Data to process:

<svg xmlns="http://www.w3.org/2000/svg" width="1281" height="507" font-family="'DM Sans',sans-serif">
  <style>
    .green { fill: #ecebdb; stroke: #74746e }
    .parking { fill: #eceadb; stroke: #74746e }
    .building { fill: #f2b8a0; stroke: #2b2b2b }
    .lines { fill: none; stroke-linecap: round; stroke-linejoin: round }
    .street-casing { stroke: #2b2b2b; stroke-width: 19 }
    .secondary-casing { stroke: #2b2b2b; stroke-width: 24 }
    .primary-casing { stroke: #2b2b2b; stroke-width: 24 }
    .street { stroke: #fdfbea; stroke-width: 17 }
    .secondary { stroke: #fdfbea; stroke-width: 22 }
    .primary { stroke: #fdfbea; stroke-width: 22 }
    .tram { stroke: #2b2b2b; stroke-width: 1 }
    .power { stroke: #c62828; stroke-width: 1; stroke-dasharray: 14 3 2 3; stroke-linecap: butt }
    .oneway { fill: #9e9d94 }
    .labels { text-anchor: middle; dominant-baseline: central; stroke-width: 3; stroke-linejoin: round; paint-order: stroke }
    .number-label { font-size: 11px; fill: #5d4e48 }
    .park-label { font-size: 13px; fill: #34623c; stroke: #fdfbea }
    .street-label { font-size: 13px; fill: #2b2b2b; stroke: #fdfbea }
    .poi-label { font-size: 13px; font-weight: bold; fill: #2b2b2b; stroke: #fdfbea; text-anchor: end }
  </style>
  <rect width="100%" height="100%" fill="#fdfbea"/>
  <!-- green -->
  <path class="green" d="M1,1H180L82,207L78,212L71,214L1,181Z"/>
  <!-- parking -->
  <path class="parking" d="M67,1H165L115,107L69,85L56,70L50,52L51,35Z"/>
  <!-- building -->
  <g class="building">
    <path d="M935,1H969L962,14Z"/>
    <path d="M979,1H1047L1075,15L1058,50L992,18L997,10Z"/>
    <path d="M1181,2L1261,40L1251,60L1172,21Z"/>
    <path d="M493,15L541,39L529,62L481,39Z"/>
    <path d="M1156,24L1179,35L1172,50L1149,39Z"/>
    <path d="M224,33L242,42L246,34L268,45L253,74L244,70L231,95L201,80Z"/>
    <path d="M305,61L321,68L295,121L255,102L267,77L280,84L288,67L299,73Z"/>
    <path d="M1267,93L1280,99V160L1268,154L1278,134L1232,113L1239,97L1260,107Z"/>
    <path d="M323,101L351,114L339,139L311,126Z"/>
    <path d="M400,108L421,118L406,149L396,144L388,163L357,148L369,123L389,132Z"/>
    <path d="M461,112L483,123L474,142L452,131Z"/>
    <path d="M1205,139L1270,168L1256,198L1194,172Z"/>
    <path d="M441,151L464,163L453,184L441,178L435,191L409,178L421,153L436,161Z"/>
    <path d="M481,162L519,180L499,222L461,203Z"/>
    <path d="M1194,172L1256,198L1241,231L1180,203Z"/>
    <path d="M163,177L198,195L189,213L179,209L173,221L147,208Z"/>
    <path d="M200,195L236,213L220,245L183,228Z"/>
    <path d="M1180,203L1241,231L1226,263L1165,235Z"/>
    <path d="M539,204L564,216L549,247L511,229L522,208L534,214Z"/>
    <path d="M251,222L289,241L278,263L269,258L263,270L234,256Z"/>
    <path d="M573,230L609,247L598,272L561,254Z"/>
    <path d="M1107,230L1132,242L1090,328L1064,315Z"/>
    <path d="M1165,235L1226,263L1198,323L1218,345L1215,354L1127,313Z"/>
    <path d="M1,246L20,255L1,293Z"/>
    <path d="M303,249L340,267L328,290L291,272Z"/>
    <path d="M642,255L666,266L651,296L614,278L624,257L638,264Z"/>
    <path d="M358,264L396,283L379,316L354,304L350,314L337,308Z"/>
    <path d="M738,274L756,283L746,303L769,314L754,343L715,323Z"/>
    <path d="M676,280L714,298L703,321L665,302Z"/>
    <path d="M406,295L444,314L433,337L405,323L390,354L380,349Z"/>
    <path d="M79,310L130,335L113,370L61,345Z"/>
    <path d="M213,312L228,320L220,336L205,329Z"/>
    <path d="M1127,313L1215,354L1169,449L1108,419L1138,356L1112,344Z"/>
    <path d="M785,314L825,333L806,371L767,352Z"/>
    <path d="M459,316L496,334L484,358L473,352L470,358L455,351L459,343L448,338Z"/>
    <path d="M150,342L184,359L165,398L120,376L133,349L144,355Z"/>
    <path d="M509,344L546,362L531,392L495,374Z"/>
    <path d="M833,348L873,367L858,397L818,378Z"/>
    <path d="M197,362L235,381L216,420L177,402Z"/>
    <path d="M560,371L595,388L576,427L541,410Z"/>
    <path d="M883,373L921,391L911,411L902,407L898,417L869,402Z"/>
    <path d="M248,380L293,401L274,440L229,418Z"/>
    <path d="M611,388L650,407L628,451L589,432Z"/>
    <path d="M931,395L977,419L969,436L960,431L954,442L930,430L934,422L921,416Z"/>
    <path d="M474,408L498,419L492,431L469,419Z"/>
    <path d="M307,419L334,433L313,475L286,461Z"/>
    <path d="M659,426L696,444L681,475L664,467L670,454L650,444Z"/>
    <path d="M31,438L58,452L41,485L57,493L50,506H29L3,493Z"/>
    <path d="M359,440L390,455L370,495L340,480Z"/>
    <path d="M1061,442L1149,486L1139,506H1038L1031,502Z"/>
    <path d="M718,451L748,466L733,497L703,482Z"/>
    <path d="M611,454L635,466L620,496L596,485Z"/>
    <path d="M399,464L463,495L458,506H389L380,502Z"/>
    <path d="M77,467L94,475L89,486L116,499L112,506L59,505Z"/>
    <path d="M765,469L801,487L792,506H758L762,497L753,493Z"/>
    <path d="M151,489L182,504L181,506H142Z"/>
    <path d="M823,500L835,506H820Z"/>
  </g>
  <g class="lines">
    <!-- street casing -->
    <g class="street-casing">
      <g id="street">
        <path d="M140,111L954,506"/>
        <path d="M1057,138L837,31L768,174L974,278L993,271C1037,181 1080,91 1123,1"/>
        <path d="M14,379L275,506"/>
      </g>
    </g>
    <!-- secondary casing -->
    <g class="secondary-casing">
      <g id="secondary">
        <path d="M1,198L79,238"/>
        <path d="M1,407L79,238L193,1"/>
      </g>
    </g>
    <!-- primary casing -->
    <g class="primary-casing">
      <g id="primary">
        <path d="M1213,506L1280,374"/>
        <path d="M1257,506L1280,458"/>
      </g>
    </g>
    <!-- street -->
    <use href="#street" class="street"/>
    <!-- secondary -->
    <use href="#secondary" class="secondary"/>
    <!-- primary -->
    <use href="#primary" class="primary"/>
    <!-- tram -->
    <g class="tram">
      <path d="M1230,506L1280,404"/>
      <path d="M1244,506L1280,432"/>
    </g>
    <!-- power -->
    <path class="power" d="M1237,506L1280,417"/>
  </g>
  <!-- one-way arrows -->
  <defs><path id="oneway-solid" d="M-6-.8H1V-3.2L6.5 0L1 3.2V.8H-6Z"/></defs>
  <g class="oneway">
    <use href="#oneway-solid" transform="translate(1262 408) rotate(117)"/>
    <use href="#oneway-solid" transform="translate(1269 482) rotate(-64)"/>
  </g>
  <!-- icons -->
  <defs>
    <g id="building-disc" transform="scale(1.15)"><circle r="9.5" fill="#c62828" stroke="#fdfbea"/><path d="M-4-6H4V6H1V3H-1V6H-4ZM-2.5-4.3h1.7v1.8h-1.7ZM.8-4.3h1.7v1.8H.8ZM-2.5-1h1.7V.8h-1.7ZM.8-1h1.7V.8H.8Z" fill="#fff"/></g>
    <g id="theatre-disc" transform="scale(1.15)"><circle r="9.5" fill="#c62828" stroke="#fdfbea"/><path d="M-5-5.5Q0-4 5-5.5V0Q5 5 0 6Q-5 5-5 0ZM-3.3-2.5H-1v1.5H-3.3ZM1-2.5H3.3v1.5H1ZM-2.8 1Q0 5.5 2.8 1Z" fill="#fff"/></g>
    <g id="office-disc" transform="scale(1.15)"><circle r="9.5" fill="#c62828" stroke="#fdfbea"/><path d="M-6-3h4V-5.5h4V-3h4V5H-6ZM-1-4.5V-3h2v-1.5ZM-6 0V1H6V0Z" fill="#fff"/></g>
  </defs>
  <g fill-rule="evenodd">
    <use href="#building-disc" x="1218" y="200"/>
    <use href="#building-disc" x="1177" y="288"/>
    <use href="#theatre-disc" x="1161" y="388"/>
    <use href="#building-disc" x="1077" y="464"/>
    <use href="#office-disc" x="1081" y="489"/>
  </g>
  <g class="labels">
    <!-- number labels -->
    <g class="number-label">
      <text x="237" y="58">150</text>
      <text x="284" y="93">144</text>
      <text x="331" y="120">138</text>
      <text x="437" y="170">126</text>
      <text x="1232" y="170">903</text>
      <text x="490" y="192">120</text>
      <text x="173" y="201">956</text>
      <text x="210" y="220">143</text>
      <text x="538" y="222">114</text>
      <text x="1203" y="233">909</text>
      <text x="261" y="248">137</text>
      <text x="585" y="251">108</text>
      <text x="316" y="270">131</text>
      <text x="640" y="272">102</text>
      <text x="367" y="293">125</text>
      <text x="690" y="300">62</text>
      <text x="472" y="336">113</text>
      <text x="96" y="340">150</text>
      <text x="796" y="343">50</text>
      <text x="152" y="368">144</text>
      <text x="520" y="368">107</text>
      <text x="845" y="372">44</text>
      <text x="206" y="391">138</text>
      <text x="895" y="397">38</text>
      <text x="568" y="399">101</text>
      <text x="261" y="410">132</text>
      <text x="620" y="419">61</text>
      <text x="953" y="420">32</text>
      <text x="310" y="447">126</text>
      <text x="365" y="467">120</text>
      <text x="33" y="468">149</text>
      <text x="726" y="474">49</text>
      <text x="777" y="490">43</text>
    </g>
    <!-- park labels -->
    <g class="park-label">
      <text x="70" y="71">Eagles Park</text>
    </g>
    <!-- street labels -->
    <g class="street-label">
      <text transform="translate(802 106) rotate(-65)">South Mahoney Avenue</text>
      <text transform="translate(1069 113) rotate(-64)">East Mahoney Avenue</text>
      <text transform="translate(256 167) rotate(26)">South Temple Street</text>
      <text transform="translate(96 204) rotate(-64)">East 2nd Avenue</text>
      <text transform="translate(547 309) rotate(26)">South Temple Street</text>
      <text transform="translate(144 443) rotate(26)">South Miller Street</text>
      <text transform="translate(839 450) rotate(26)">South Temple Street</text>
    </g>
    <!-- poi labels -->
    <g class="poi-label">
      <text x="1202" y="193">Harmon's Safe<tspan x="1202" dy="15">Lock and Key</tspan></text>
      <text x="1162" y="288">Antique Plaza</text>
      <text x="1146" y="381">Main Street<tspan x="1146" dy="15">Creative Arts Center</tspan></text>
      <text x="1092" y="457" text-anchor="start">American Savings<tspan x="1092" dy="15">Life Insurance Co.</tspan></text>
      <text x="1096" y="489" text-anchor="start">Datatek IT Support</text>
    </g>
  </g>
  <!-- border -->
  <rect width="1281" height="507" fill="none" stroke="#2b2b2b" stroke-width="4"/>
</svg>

---

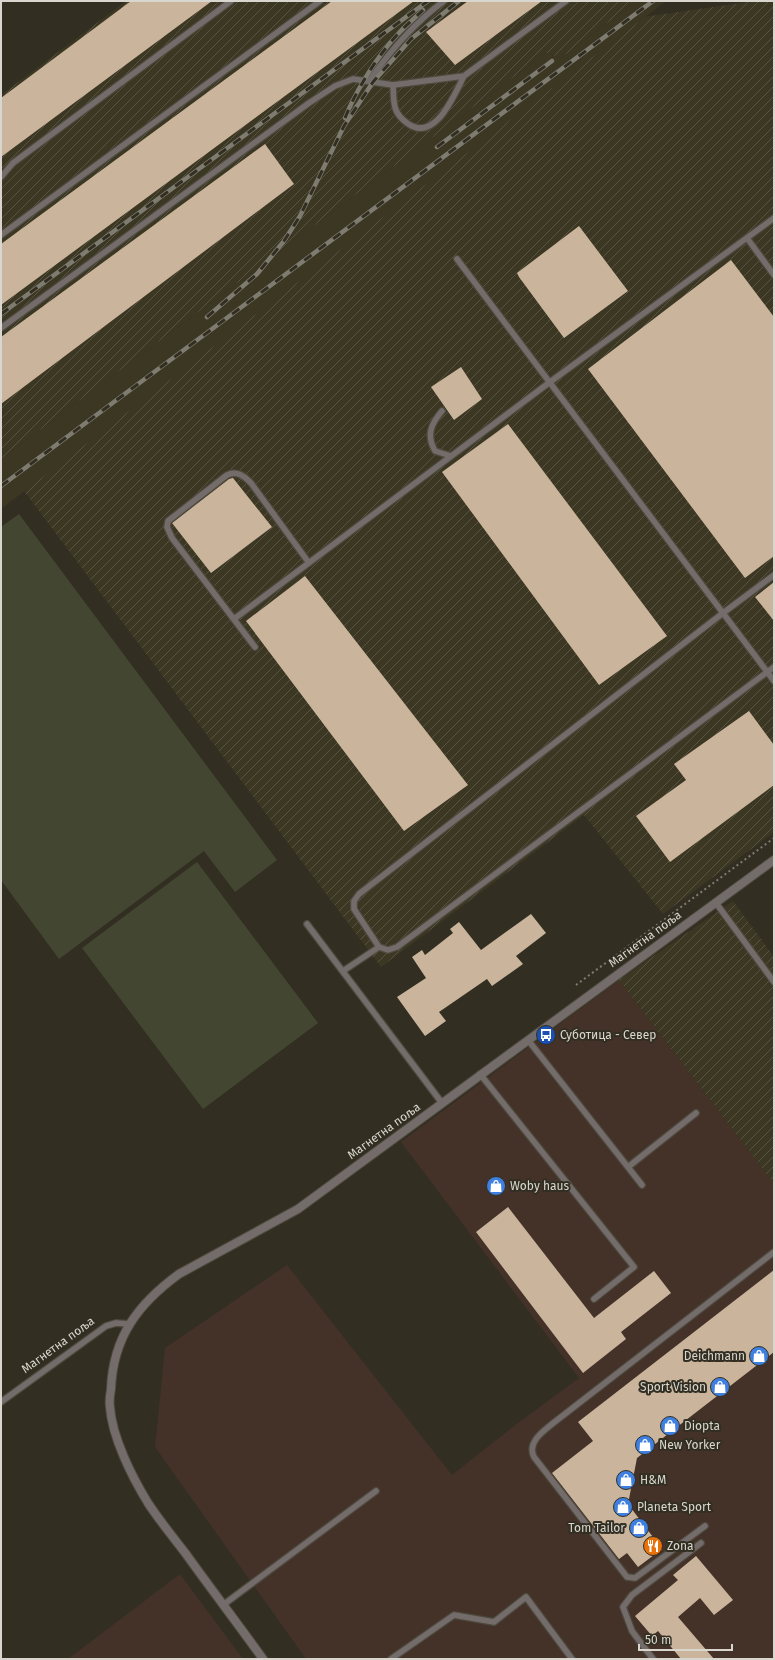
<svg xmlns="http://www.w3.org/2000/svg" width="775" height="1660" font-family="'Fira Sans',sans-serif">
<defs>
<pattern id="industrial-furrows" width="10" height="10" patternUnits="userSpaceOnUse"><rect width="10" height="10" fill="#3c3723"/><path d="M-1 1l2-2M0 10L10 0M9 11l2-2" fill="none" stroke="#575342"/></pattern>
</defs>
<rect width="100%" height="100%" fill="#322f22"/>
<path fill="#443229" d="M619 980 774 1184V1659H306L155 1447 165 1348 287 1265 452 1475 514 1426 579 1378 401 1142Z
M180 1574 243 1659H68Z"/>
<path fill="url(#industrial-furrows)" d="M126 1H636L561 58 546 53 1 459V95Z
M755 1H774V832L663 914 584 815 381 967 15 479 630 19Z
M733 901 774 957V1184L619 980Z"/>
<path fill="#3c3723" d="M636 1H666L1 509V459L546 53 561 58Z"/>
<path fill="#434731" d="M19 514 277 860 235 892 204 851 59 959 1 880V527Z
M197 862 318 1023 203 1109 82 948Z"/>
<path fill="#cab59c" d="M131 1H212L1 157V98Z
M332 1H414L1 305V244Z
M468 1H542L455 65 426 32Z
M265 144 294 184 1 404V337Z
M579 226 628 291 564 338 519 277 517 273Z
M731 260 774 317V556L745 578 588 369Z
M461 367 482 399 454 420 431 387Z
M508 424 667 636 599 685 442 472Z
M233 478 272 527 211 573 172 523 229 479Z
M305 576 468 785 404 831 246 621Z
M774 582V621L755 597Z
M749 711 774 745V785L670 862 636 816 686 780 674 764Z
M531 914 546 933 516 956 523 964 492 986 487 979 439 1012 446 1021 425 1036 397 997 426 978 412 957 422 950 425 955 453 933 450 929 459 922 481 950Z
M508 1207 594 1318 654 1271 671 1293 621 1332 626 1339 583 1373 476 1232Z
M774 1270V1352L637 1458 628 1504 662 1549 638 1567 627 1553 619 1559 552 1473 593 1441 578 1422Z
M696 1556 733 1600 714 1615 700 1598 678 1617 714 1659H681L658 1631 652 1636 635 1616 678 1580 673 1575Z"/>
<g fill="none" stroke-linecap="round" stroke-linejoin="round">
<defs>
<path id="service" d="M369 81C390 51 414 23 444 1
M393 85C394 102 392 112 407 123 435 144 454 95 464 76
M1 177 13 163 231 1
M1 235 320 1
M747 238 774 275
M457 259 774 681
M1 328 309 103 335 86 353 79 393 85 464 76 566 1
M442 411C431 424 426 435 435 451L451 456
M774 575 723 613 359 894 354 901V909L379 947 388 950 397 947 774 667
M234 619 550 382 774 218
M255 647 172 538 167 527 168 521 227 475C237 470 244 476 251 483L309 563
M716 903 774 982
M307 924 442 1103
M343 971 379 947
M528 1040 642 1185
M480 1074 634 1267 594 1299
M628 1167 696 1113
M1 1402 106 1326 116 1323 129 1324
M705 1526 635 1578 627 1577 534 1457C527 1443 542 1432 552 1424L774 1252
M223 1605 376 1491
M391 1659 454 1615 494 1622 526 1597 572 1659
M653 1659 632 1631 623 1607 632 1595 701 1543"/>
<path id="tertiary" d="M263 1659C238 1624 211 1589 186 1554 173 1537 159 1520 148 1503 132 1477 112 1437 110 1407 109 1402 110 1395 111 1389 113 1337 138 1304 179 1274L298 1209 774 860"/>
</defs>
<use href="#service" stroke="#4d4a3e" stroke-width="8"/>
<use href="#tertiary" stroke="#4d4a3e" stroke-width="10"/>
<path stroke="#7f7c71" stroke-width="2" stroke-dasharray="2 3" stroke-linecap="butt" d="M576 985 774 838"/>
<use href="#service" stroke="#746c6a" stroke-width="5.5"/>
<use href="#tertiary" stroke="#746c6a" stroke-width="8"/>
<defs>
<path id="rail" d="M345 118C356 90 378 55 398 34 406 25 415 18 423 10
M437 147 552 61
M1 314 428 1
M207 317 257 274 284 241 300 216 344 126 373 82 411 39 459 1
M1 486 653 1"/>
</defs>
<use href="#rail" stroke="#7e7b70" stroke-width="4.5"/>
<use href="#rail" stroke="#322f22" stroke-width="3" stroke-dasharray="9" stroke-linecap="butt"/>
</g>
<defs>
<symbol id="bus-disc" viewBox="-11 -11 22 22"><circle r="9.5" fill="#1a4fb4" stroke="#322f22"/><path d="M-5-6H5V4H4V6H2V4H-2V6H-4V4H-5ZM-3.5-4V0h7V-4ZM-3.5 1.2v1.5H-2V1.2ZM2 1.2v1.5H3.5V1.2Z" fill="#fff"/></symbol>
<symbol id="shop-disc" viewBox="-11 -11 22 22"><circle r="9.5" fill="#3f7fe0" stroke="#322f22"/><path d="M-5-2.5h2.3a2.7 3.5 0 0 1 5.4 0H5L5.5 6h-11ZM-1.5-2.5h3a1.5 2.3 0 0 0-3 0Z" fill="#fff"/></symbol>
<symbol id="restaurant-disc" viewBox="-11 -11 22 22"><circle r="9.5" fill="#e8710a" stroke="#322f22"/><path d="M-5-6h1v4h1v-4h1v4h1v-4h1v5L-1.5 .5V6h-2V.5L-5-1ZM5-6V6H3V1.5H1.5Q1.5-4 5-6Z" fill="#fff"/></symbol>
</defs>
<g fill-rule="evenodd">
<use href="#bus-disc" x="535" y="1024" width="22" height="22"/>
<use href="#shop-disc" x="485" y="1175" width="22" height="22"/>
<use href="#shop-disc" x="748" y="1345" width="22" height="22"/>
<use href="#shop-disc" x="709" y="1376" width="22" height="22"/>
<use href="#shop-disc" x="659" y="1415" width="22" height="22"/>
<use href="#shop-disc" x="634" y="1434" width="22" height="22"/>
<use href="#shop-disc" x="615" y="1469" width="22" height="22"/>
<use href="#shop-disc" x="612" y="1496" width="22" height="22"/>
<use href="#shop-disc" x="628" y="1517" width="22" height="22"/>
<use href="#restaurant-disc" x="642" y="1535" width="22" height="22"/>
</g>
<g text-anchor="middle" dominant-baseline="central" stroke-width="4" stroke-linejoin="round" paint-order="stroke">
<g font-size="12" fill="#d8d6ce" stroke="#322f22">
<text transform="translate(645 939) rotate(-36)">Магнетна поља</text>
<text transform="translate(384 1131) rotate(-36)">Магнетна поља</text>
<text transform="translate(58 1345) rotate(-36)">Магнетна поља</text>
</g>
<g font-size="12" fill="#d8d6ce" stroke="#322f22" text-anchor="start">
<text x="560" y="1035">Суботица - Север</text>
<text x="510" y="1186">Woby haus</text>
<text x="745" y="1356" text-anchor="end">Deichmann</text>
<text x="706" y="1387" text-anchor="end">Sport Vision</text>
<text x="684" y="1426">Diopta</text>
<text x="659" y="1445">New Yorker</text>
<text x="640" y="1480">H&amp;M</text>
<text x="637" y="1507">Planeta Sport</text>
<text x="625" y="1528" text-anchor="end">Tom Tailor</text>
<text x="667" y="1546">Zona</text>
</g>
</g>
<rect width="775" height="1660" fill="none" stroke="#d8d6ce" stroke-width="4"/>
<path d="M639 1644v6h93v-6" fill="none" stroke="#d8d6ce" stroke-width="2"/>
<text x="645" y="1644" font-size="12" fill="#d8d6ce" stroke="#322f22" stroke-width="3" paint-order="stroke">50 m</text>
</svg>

Task to complete: From the data above, report how many lines include the string "round". The number alone will do.

Answer for the task: 4